## JOB
Copy all the rows below word for word, without changing or leaving out anything.

--- PROVIDED MATERIAL ---

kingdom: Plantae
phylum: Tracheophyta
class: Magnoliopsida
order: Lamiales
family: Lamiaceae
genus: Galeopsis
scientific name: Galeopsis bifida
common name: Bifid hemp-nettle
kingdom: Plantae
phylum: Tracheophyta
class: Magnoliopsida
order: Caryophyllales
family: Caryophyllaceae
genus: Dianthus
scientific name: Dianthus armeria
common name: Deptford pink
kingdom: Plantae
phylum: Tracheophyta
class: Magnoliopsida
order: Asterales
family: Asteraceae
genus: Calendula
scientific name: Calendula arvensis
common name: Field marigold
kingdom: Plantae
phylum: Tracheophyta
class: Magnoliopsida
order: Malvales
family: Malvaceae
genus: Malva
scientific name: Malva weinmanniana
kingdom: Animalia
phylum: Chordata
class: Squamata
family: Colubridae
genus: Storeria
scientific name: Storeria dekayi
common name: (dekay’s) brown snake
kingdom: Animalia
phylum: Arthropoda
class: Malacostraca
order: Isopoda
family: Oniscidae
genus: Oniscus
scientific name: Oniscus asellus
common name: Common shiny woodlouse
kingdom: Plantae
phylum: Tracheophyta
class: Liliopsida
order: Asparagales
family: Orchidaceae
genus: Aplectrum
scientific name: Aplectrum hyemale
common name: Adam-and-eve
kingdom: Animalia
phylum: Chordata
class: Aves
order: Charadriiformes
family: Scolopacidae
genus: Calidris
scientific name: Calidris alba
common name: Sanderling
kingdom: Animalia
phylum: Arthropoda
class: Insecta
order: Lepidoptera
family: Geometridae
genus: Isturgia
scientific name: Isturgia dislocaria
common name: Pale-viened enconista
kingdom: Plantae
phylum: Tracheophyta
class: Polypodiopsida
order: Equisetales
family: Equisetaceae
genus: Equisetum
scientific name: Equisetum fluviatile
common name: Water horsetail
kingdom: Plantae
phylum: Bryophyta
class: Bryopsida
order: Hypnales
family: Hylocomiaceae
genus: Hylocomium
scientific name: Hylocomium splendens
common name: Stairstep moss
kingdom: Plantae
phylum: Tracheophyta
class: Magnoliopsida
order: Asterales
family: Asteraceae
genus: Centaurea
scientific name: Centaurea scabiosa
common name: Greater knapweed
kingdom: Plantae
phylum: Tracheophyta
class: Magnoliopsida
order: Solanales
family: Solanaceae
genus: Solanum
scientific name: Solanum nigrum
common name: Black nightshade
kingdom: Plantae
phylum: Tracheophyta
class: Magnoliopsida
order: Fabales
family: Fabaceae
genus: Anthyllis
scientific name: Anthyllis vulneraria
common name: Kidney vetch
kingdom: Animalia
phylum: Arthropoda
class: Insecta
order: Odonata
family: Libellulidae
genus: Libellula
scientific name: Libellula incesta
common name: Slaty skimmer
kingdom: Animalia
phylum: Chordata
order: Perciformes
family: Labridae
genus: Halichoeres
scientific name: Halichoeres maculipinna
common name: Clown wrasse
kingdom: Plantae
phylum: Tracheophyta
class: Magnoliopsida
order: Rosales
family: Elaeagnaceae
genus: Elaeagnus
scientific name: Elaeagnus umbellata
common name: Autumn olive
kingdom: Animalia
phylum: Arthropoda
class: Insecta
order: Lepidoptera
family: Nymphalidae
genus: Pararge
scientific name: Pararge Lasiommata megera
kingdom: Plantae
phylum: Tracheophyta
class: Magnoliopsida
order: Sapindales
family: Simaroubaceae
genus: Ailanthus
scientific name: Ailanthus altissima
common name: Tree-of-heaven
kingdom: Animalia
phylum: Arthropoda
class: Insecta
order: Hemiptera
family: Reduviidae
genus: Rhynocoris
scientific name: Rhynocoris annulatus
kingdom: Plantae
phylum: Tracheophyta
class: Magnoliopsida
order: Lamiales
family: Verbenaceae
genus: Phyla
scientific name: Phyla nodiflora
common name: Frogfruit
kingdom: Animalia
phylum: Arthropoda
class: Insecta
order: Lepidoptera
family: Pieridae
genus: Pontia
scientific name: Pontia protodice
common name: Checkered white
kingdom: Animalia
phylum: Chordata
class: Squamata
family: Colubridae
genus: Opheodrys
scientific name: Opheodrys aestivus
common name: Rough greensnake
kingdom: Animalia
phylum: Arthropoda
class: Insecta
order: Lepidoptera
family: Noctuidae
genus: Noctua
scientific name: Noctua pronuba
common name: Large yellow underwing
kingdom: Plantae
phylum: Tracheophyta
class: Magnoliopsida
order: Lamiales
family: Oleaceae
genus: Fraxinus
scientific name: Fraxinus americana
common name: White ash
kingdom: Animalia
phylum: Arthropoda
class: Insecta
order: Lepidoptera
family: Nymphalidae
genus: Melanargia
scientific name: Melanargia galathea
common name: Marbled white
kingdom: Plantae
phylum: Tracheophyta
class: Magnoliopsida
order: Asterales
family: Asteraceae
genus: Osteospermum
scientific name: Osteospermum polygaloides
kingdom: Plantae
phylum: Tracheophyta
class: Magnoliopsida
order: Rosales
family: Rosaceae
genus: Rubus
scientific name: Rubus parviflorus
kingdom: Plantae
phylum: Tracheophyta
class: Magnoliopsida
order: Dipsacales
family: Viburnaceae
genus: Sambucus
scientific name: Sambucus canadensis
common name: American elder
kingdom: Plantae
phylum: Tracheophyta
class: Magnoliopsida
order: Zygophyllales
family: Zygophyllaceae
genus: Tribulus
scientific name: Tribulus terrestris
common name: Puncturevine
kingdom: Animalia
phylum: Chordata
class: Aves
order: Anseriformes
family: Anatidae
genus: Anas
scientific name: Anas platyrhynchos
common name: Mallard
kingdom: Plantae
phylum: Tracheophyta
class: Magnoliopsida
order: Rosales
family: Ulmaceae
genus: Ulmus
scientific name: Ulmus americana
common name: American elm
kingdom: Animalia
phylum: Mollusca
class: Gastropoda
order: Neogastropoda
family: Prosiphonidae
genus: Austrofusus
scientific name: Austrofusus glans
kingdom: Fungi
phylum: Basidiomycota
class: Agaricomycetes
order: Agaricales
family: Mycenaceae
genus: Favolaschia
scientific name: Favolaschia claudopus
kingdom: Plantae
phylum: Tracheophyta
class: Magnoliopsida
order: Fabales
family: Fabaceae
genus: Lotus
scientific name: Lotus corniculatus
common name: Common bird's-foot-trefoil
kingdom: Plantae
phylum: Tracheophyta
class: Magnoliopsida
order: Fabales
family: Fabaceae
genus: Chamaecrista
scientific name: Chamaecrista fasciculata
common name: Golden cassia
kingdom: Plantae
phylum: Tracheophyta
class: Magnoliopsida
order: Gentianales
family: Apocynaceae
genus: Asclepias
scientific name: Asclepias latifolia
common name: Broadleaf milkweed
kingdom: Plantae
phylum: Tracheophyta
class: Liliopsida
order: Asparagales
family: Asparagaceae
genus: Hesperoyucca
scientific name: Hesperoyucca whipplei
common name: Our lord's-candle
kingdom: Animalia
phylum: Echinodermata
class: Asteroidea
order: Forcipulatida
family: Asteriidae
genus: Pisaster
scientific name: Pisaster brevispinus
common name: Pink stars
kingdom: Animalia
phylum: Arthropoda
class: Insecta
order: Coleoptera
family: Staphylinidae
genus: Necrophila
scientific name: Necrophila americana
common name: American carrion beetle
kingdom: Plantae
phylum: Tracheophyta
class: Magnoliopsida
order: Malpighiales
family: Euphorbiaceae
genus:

---

## COMPLETED TASK
kingdom: Plantae
phylum: Tracheophyta
class: Magnoliopsida
order: Lamiales
family: Lamiaceae
genus: Galeopsis
scientific name: Galeopsis bifida
common name: Bifid hemp-nettle
kingdom: Plantae
phylum: Tracheophyta
class: Magnoliopsida
order: Caryophyllales
family: Caryophyllaceae
genus: Dianthus
scientific name: Dianthus armeria
common name: Deptford pink
kingdom: Plantae
phylum: Tracheophyta
class: Magnoliopsida
order: Asterales
family: Asteraceae
genus: Calendula
scientific name: Calendula arvensis
common name: Field marigold
kingdom: Plantae
phylum: Tracheophyta
class: Magnoliopsida
order: Malvales
family: Malvaceae
genus: Malva
scientific name: Malva weinmanniana
kingdom: Animalia
phylum: Chordata
class: Squamata
family: Colubridae
genus: Storeria
scientific name: Storeria dekayi
common name: (dekay’s) brown snake
kingdom: Animalia
phylum: Arthropoda
class: Malacostraca
order: Isopoda
family: Oniscidae
genus: Oniscus
scientific name: Oniscus asellus
common name: Common shiny woodlouse
kingdom: Plantae
phylum: Tracheophyta
class: Liliopsida
order: Asparagales
family: Orchidaceae
genus: Aplectrum
scientific name: Aplectrum hyemale
common name: Adam-and-eve
kingdom: Animalia
phylum: Chordata
class: Aves
order: Charadriiformes
family: Scolopacidae
genus: Calidris
scientific name: Calidris alba
common name: Sanderling
kingdom: Animalia
phylum: Arthropoda
class: Insecta
order: Lepidoptera
family: Geometridae
genus: Isturgia
scientific name: Isturgia dislocaria
common name: Pale-viened enconista
kingdom: Plantae
phylum: Tracheophyta
class: Polypodiopsida
order: Equisetales
family: Equisetaceae
genus: Equisetum
scientific name: Equisetum fluviatile
common name: Water horsetail
kingdom: Plantae
phylum: Bryophyta
class: Bryopsida
order: Hypnales
family: Hylocomiaceae
genus: Hylocomium
scientific name: Hylocomium splendens
common name: Stairstep moss
kingdom: Plantae
phylum: Tracheophyta
class: Magnoliopsida
order: Asterales
family: Asteraceae
genus: Centaurea
scientific name: Centaurea scabiosa
common name: Greater knapweed
kingdom: Plantae
phylum: Tracheophyta
class: Magnoliopsida
order: Solanales
family: Solanaceae
genus: Solanum
scientific name: Solanum nigrum
common name: Black nightshade
kingdom: Plantae
phylum: Tracheophyta
class: Magnoliopsida
order: Fabales
family: Fabaceae
genus: Anthyllis
scientific name: Anthyllis vulneraria
common name: Kidney vetch
kingdom: Animalia
phylum: Arthropoda
class: Insecta
order: Odonata
family: Libellulidae
genus: Libellula
scientific name: Libellula incesta
common name: Slaty skimmer
kingdom: Animalia
phylum: Chordata
order: Perciformes
family: Labridae
genus: Halichoeres
scientific name: Halichoeres maculipinna
common name: Clown wrasse
kingdom: Plantae
phylum: Tracheophyta
class: Magnoliopsida
order: Rosales
family: Elaeagnaceae
genus: Elaeagnus
scientific name: Elaeagnus umbellata
common name: Autumn olive
kingdom: Animalia
phylum: Arthropoda
class: Insecta
order: Lepidoptera
family: Nymphalidae
genus: Pararge
scientific name: Pararge Lasiommata megera
kingdom: Plantae
phylum: Tracheophyta
class: Magnoliopsida
order: Sapindales
family: Simaroubaceae
genus: Ailanthus
scientific name: Ailanthus altissima
common name: Tree-of-heaven
kingdom: Animalia
phylum: Arthropoda
class: Insecta
order: Hemiptera
family: Reduviidae
genus: Rhynocoris
scientific name: Rhynocoris annulatus
kingdom: Plantae
phylum: Tracheophyta
class: Magnoliopsida
order: Lamiales
family: Verbenaceae
genus: Phyla
scientific name: Phyla nodiflora
common name: Frogfruit
kingdom: Animalia
phylum: Arthropoda
class: Insecta
order: Lepidoptera
family: Pieridae
genus: Pontia
scientific name: Pontia protodice
common name: Checkered white
kingdom: Animalia
phylum: Chordata
class: Squamata
family: Colubridae
genus: Opheodrys
scientific name: Opheodrys aestivus
common name: Rough greensnake
kingdom: Animalia
phylum: Arthropoda
class: Insecta
order: Lepidoptera
family: Noctuidae
genus: Noctua
scientific name: Noctua pronuba
common name: Large yellow underwing
kingdom: Plantae
phylum: Tracheophyta
class: Magnoliopsida
order: Lamiales
family: Oleaceae
genus: Fraxinus
scientific name: Fraxinus americana
common name: White ash
kingdom: Animalia
phylum: Arthropoda
class: Insecta
order: Lepidoptera
family: Nymphalidae
genus: Melanargia
scientific name: Melanargia galathea
common name: Marbled white
kingdom: Plantae
phylum: Tracheophyta
class: Magnoliopsida
order: Asterales
family: Asteraceae
genus: Osteospermum
scientific name: Osteospermum polygaloides
kingdom: Plantae
phylum: Tracheophyta
class: Magnoliopsida
order: Rosales
family: Rosaceae
genus: Rubus
scientific name: Rubus parviflorus
kingdom: Plantae
phylum: Tracheophyta
class: Magnoliopsida
order: Dipsacales
family: Viburnaceae
genus: Sambucus
scientific name: Sambucus canadensis
common name: American elder
kingdom: Plantae
phylum: Tracheophyta
class: Magnoliopsida
order: Zygophyllales
family: Zygophyllaceae
genus: Tribulus
scientific name: Tribulus terrestris
common name: Puncturevine
kingdom: Animalia
phylum: Chordata
class: Aves
order: Anseriformes
family: Anatidae
genus: Anas
scientific name: Anas platyrhynchos
common name: Mallard
kingdom: Plantae
phylum: Tracheophyta
class: Magnoliopsida
order: Rosales
family: Ulmaceae
genus: Ulmus
scientific name: Ulmus americana
common name: American elm
kingdom: Animalia
phylum: Mollusca
class: Gastropoda
order: Neogastropoda
family: Prosiphonidae
genus: Austrofusus
scientific name: Austrofusus glans
kingdom: Fungi
phylum: Basidiomycota
class: Agaricomycetes
order: Agaricales
family: Mycenaceae
genus: Favolaschia
scientific name: Favolaschia claudopus
kingdom: Plantae
phylum: Tracheophyta
class: Magnoliopsida
order: Fabales
family: Fabaceae
genus: Lotus
scientific name: Lotus corniculatus
common name: Common bird's-foot-trefoil
kingdom: Plantae
phylum: Tracheophyta
class: Magnoliopsida
order: Fabales
family: Fabaceae
genus: Chamaecrista
scientific name: Chamaecrista fasciculata
common name: Golden cassia
kingdom: Plantae
phylum: Tracheophyta
class: Magnoliopsida
order: Gentianales
family: Apocynaceae
genus: Asclepias
scientific name: Asclepias latifolia
common name: Broadleaf milkweed
kingdom: Plantae
phylum: Tracheophyta
class: Liliopsida
order: Asparagales
family: Asparagaceae
genus: Hesperoyucca
scientific name: Hesperoyucca whipplei
common name: Our lord's-candle
kingdom: Animalia
phylum: Echinodermata
class: Asteroidea
order: Forcipulatida
family: Asteriidae
genus: Pisaster
scientific name: Pisaster brevispinus
common name: Pink stars
kingdom: Animalia
phylum: Arthropoda
class: Insecta
order: Coleoptera
family: Staphylinidae
genus: Necrophila
scientific name: Necrophila americana
common name: American carrion beetle
kingdom: Plantae
phylum: Tracheophyta
class: Magnoliopsida
order: Malpighiales
family: Euphorbiaceae
genus:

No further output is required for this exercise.